(image by ColtsFan76 @ BGG)
I’m relatively new to the board game scene so I missed out on Avalon Hill, Milton Bradley, Games Workshop and others in their prime. Thankfully many classic games from that era are finding their way into reprints and redesigns by new publishers, giving new gamers like me a chance to see what all we missed out on!
Fury of Dracula is Fantasy Flight’s reprint of the 1987 game of the same name. One player is Dracula, running around Europe hiding from the team of hunters trying to bring the Count down. Dracula will forever disappear if the hunters take too long, but defeating him is no easy task – especially once the sun sets. The hunters will need to work together to pick up Dracula’s trail and have the strength to defeat him. Dracula, on the other hand, will need to be crafty in his movements and use his available tools wisely to set traps for the hunters and throw them off his trail.
Dracula may be looking for fresh blood, but not everything about this game sucks:
+ Hidden movement – I love the mechanic of hidden movement. Playing as the hunted is usually the most entertaining as you try to outsmart your opponents, but it’s also fun for hunters to work together and try to give Dracula as few escape opportunities as possible. The game’s length and difficulty does hinge around the Dracula player, though; poor play or mistakes can make the game incredibly easy for the hunters.
Fury of Dracula also uses a pretty clever card system for tracking Dracula’s movement. The Dracula player has a deck of cards representing all of the location on the map.
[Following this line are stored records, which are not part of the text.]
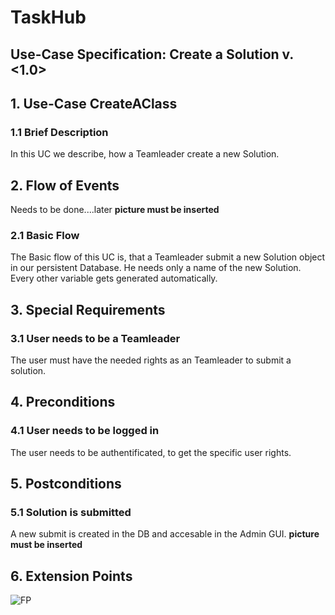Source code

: # TaskHub
## Use-Case Specification: Create a Solution  v. <1.0>

## 1. Use-Case CreateAClass

### 1.1 Brief Description
In this UC we describe, how a Teamleader create a new Solution.

## 2. Flow of Events
Needs to be done....later
__picture must be inserted__

### 2.1 Basic Flow
The Basic flow of this UC is, that a Teamleader submit a new Solution object in our persistent Database. He needs only a name of the new Solution. Every other variable gets generated automatically.


## 3. Special Requirements
### 3.1 User needs to be a Teamleader
The user must have the needed rights as an Teamleader to submit a solution.

## 4. Preconditions
### 4.1 User needs to be logged in
The user needs to be authentificated, to get the specific user rights.

## 5. Postconditions
### 5.1 Solution is submitted
A new submit is created in the DB and accesable in the Admin GUI.
 __picture must be inserted__
  
## 6. Extension Points
![FP](https://raw.githubusercontent.com/Unk3wn/TaskHub---Documentation/main/UC/UCD/CreateAClass/FP_CreateAClass.png)
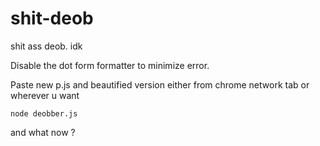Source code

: # shit-deob
shit ass deob. idk

Disable the dot form formatter to minimize error.

Paste new p.js and beautified version either from chrome network tab or wherever u want

`node deobber.js`

and what now ?
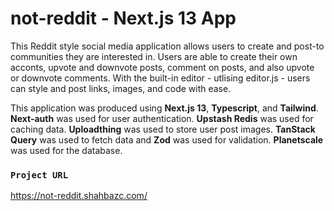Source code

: # not-reddit - Next.js 13 App

This Reddit style social media application allows users to create and post-to communities they are interested in. Users are able to create their own acconts, upvote and downvote posts, comment on posts, and also upvote or downvote comments. With the built-in editor - utlising editor.js - users can style and post links, images, and code with ease.

This application was produced using **Next.js 13**, **Typescript**, and **Tailwind**. **Next-auth** was used for user authentication. **Upstash Redis** was used for caching data. **Uploadthing** was used to store user post images. **TanStack Query** was used to fetch data and **Zod** was used for validation. **Planetscale** was used for the database.

### `Project URL`

https://not-reddit.shahbazc.com/

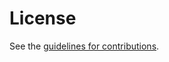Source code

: # License

See the
[guidelines for contributions](https://github.com/amarjotgill/origin-bound-cookies/blob/main/CONTRIBUTING.md).
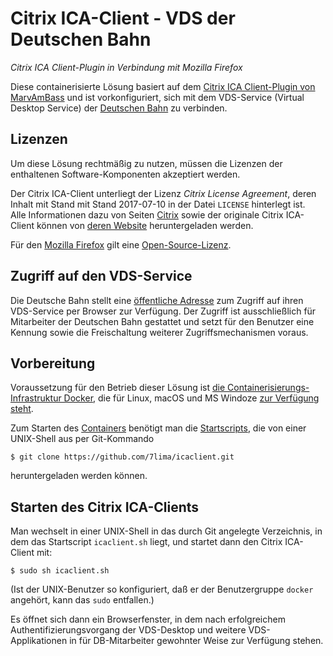# Citrix ICA-Client - VDS der Deutschen Bahn
_Citrix ICA Client-Plugin in Verbindung mit Mozilla Firefox_

Diese containerisierte Lösung basiert auf dem
[Citrix ICA Client-Plugin von MarvAmBass](https://github.com/DesktopContainers/icaclient)
und ist vorkonfiguriert,
sich mit dem VDS-Service (Virtual Desktop Service) der
[Deutschen Bahn](http://www.bahn.de/)
zu verbinden.

## Lizenzen
Um diese Lösung rechtmäßig zu nutzen,
müssen die Lizenzen der enthaltenen Software-Komponenten akzeptiert werden.

Der Citrix ICA-Client unterliegt der Lizenz _Citrix License Agreement_,
deren Inhalt mit Stand mit Stand 2017-07-10
in der Datei `LICENSE` hinterlegt ist.  
Alle Informationen dazu von Seiten [Citrix](https://www.citrix.com/)
sowie der originale Citrix ICA-Client
können von
[deren Website](https://www.citrix.com/downloads/citrix-receiver/linux/receiver-for-linux-latest.html)
heruntergeladen werden.

Für den
[Mozilla Firefox](https://www.mozilla.org/de/firefox/new/)
gilt eine
[Open-Source-Lizenz](https://www.mozilla.org/en-US/MPL/).

## Zugriff auf den VDS-Service
Die Deutsche Bahn stellt eine
[öffentliche Adresse](https://vds.service.deutschebahn.com/Citrix/XenAppWeb/)
zum Zugriff auf ihren VDS-Service per Browser zur Verfügung.
Der Zugriff ist ausschließlich für Mitarbeiter der Deutschen Bahn gestattet
und setzt für den Benutzer eine Kennung
sowie die Freischaltung weiterer Zugriffsmechanismen voraus.

## Vorbereitung
Voraussetzung für den Betrieb dieser Lösung
ist [die Containerisierungs-Infrastruktur Docker](http://www.docker.com/),
die für Linux, macOS und MS Windoze
[zur Verfügung steht](https://store.docker.com/search?type=edition&offering=community).

Zum Starten des
[Containers](https://hub.docker.com/r/7lima/icaclient/)
benötigt man die
[Startscripts](https://github.com/7lima/icaclient/),
die von einer UNIX-Shell aus per Git-Kommando

	$ git clone https://github.com/7lima/icaclient.git
heruntergeladen werden können.

## Starten des Citrix ICA-Clients
Man wechselt in einer UNIX-Shell in das durch Git angelegte Verzeichnis,
in dem das Startscript `icaclient.sh` liegt,
und startet dann den Citrix ICA-Client mit:

	$ sudo sh icaclient.sh
(Ist der UNIX-Benutzer so konfiguriert,
daß er der Benutzergruppe `docker` angehört,
kann das `sudo` entfallen.)

Es öffnet sich dann ein Browserfenster,
in dem nach erfolgreichem Authentifizierungsvorgang
der VDS-Desktop und weitere VDS-Applikationen
in für DB-Mitarbeiter gewohnter Weise zur Verfügung stehen.

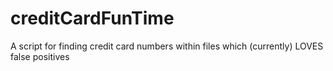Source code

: creditCardFunTime
=================

A script for finding credit card numbers within files which (currently) LOVES false positives
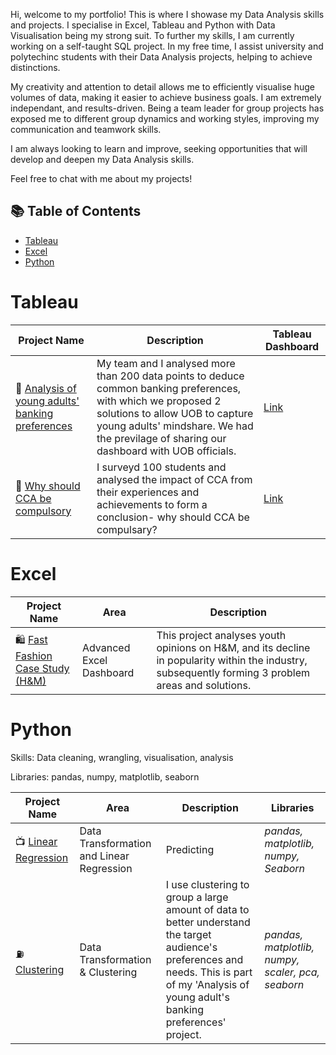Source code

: Hi, welcome to my portfolio!
This is where I showase my Data Analysis skills and projects. I specialise in Excel, Tableau and Python with Data Visualisation being my strong suit. To further my skills, I am currently working on a self-taught SQL project. In my free time, I assist university and polytechinc students with their Data Analysis projects, helping to achieve distinctions. 

My creativity and attention to detail allows me to efficiently visualise huge volumes of data, making it easier to achieve business goals. I am extremely independant, and results-driven. Being a team leader for group projects has exposed me to different group dynamics and working styles, improving my communication and teamwork skills.

I am always looking to learn and improve, seeking opportunities that will develop and deepen my Data Analysis skills.

Feel free to chat with me about my projects!

## 📚 Table of Contents
- [Tableau](#tableau)
- [Excel](#Excel)
- [Python](#python)

# Tableau

| Project Name | Description | Tableau Dashboard |
|---|---|---|
| 🏦 [Analysis of young adults' banking preferences](https://github.com/srushtiganesh/YoungAdultsBankingPreferences) | My team and I analysed more than 200 data points to deduce common banking preferences, with which we proposed 2 solutions to allow UOB to capture young adults' mindshare. We had the previlage of sharing our dashboard with UOB officials.  | [Link](https://github.com/srushtiganesh/YoungAdultsBankingPreferences/blob/main/TF02_Srushti_final%20(3).twbx) |
| 🏅 [Why should CCA be compulsory](https://github.com/katiehuangx/Covid-19-and-Impact-on-Malaysia-stock-market) | I surveyd 100 students and analysed the impact of CCA from their experiences and achievements to form a conclusion-  why should CCA be compulsary? | [Link](https://github.com/srushtiganesh/CCATableau/blob/main/fddai_S10223487F_Borse%20Srushti%20Ganesh.twbx) |

# Excel

| Project Name | Area | Description |  
|---|---|---|
| 🛍️ [Fast Fashion Case Study (H&M)](https://github.com/srushtiganesh/FastFashionCaseStudy) |  Advanced Excel Dashboard | This project analyses youth opinions on H&M, and its decline in popularity within the industry, subsequently forming 3 problem areas and solutions. | 

# Python

Skills: Data cleaning, wrangling, visualisation, analysis

Libraries: pandas, numpy, matplotlib, seaborn

| Project Name | Area | Description | Libraries |    
|---|---|---|---|
| 📺 [Linear Regression](https://github.com/srushtiganesh/PythonProjects/tree/main) |   Data Transformation and Linear Regression | Predicting  | _pandas, matplotlib, numpy, Seaborn_ |   
| ⛽️ [Clustering](https://github.com/srushtiganesh/YoungAdultsBankingPreferences#python-walkthrough) | Data Transformation & Clustering |I use clustering to group a large amount of data to better understand the target audience's preferences and needs. This is part of my 'Analysis of young adult's banking preferences' project.|  _pandas, matplotlib, numpy, scaler, pca, seaborn_ |  
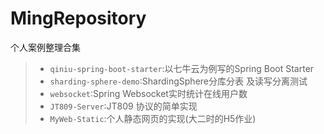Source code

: # MingRepository
个人案例整理合集

> - `qiniu-spring-boot-starter`:以七牛云为例写的Spring Boot Starter
> - `sharding-sphere-demo`:ShardingSphere分库分表 及读写分离测试
> - `websocket`:Spring Websocket实时统计在线用户数
> - `JT809-Server`:JT809 协议的简单实现
> - `MyWeb-Static`:个人静态网页的实现(大二时的H5作业)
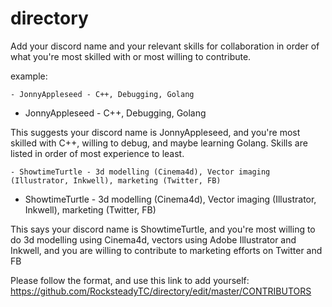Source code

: # directory
Add your discord name and your relevant skills for collaboration in order of what you're most skilled with or most willing to contribute.


example: 

`- JonnyAppleseed - C++, Debugging, Golang `

- JonnyAppleseed - C++, Debugging, Golang

This suggests your discord name is JonnyAppleseed, and you're most skilled with C++, willing to debug, and maybe learning Golang. Skills are listed in order of most experience to least.

`- ShowtimeTurtle - 3d modelling (Cinema4d), Vector imaging (Illustrator, Inkwell), marketing (Twitter, FB)`

- ShowtimeTurtle - 3d modelling (Cinema4d), Vector imaging (Illustrator, Inkwell), marketing (Twitter, FB)

This says your discord name is ShowtimeTurtle, and you're most willing to do 3d modelling using Cinema4d, vectors using Adobe Illustrator and Inkwell, and you are willing to contribute to marketing efforts on Twitter and FB


Please follow the format, and use this link to add yourself: https://github.com/RocksteadyTC/directory/edit/master/CONTRIBUTORS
Each turn they put their next destination face down and also place an encounter marker on top of the card. The movement track is eight spaces long so Dracula essentially keeps a history of his last eight movements. This gives the hunters a chance to pick up Dracula’s trail but will have to encounter the token Dracula placed on that location card. It also means Dracula can’t double back on his trail (without the use of some special cards) as he only has one of each location on the map. It’s very clever and a great way to handle Dracula’s hidden movement.
+ Gorgeous map – I’m a sucker for maps and Fury of Dracula has one of the nicest maps I’ve seen in a board game. The design is clean and clear and I love the color palette. It is bound to turn some heads when set up.
+ Event cards – On their turn the hunters have the option of drawing an event card. Unlike most decks, they draw from the bottom because the card back designates if the event card goes to that hunter or to Dracula. It’s a clever risk-reward system as the event cards give the hunters some nice bonuses and abilities but they risk giving cards to Dracula to make him more powerful or easier for him to escape.
Unfortunately in some ways I find the concept of the game better than the actual implementation:
(image by Filippos @ BGG)
– Event cards – While there’s a fun risk/reward system for the hunters in drawing event cards, they can take some of the fun out of the game depending on the timing of certain events. For example, some events allow the hunters to scout out areas on the map without moving there. If they get lucky and pick Dracula’s hiding spot early in the game the hunters can quickly mob Dracula, resulting in a somewhat unsatisfying conclusion.
– The hunt – Trying to pick up Dracula’s trail or trying to avoid the hunters is a lot of fun. Unfortunately once the hunters pick up Dracula’s trail the game can often turn into a big of a slog as they chase him down. Dracula has some tricks up his sleeve during nighttime but during the day it’s not too difficult for the hunters to corner. Yes, it will take several rounds of combat for the hunters to ultimately defeat Dracula but it often feels like just a matter of time.
– Combat – I’m really not a fan of the combat system. Ultimately it is functional but highly unintuitive and I generally have to relearn how it works each time we play. There’s essentially a rock-paper-scissors style element with card plays and some dice rolling to determine which player wins the battle. My main complaint is that between the charts, symbols and text used there’s no way you can just look at a card and even begin to guess how the combat system could possibly work. Once you understand it there’s actually some subtleties and I do like that Dracula is far more powerful at night, but I do find combat to be the least interesting part of the game.
– Length – Often running a solid two hours I feel like the game can outstay its welcome. Mostly this comes towards the end when it’s fairly clear the hunters will win. At that point Dracula could just toss in the towel but that takes away some satisfaction the hunters get from finally capturing their nemesis. The length can also be highly variable based on how quickly the hunters manage to track down Dracula, which isn’t always a fault of the game but can still result in an unsatisfying experience.
Fury of Dracula is at its best when Dracula manages to elude the hunters for a couple of days, giving him time to run around and force the hunters to really stretch themselves thin and cover as much ground as possible. When you get that fun game of cat-and-mouse going the game is fantastic. Unfortunately my last couple of plays have been pretty unsatisfying with Dracula getting revealed early via event cards, ending the game long before any buildup happened.
In the end I think Fury of Dracula is good to pull out from time to time for the fun of the hunt but doesn’t have quite enough going to keep it hitting the table on a regular basis.